Study text:
'''

IN the days of our ancestors, a great taniwha (monster of the lizard kind), whose name was Para-hia, lived near Otuhira. He was lord of all these lands, and his home was a rua (cave or hole) near the top of the ridge above where his remains now lie. My father told me when a boy that, in going up the Otuhira looking for eels, he had seen the remains of Para-hia lying there, so that we of Ngati-Maru have come to the conclusion that Para-hia is now dead.

But I will tell you how our ancestors found out the home or residence of this taniwha (Para-hia). They wished to extend their cultivations by clearing the bush at this place, and for this purpose a flat toward the top of the ridge was fixed upon as a suitable place, being sheltered from the south winds by the ridge behind, and with sloping ground towards the north-east. Our ancestors had gathered for the purpose of clearing the bush, and the tohunga (priest) was uttering his incantations so as to prosper the work, as was usual in those days, when suddenly the heavens became overcast, and a great tempest arose, the lightning flashed, and the thunder crashed around them, together with a terrible storm of hail. The people, terrified, fled for shelter to an opening in the face of the hill close at hand. The storm continued with great fury, and noises were heard coming forth from the cave, into which they had fled for shelter. The tohunga (priest) perceived that some great infringement of the tapu had taken place, and further, he became aware (guessed) that this was the home of the great monster (taniwha) Para-hia. So taking some food and uttering his most powerful incantations, he advanced alone further into the cave, and placed the food on the floor as a peace-offering to quiet - 157 the anger of the monster. By the aid of his powerful prayers, the tohunga succeeded in quieting the anger of Para-hia, and the storm suddenly ceased. The people then returned to their homes by the river, and from that time to this no Maori, excepting the tohunga, has dared go near the cave of Para-hia.

'''

Work item A: From the Para-hia legend, extract the passage starting with "IN the days" and going on through "is now dead.".
Work item B: Using the Para-hia legend, decide whether each statement agrees with it, and back each yes or no with the deciding words from the text. (i) Para-hia's home was a cave near the top of the ridge. (ii) The flat chosen for clearing was sheltered from the north winds. (iii) The tohunga took the people with him deeper into the cave.
Work item C: Carry on the Para-hia legend, beginning right after its final sentence.

Raw data:
'''

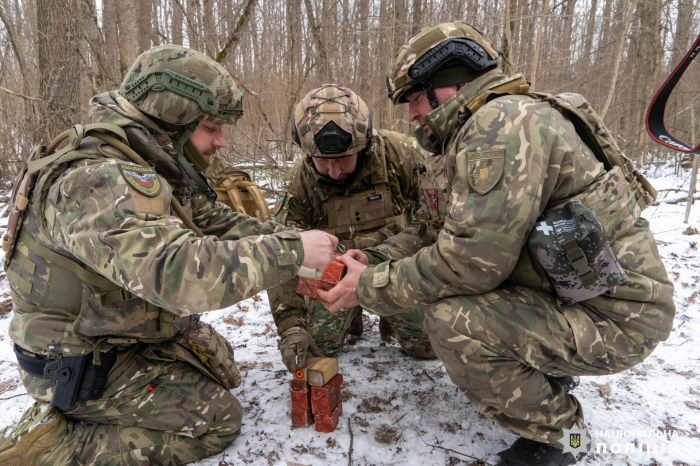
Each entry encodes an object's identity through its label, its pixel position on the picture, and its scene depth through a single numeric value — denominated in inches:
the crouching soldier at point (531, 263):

'''

Task result A:
IN the days of our ancestors, a great taniwha (monster of the lizard kind), whose name was Para-hia, lived near Otuhira. He was lord of all these lands, and his home was a rua (cave or hole) near the top of the ridge above where his remains now lie. My father told me when a boy that, in going up the Otuhira looking for eels, he had seen the remains of Para-hia lying there, so that we of Ngati-Maru have come to the conclusion that Para-hia is now dead.

Task result B:
(i) Yes: "his home was a rua (cave or hole) near the top of the ridge"
(ii) No: "being sheltered from the south winds by the ridge behind"
(iii) No: "he advanced alone further into the cave"

Task result C:
After this event, and down to the time when we knew Para-hia to be dead, it was the custom of the tohunga to offer the first-fruits of all our ancient food to this taniwha, to propitiate him in the people's favour. For instance, when the kumara or taro crop was fit to be gathered in, the priest went into the garden, and taking one, the first to be dug of the season's crop, went forward alone to the entrance of Para-hia's residence, uttering his prayers and incantations. These were said to give warning of his approach, and at the same time to calm the anger of the monster; for the consequences would be dreadful indeed should his anger arise. Having gained the cave, the kumara or taro was laid at the entrance, and after certain other prayers, the priest returned carefully to the village.

This sacrifice was offered in the same way when the first bird of the season was speared, or the first fish caught, and so on through all the old Maori food. If this sacrifice was not offered, the wrath of Para-hia would arise, and as he was lord of all these lands, he would blast the kumara or taro crops, or the bird-spearing and snaring or eel-fishing would be a failure.

This is the story as told by Tu-tanekaha, and he refused absolutely to go near the hole or cave of Para-hia. A similar taniwha is said to reside at the base of the cliff called Haumea-nui, on Junction Road, near Nga-korako, Purangi, Taranaki.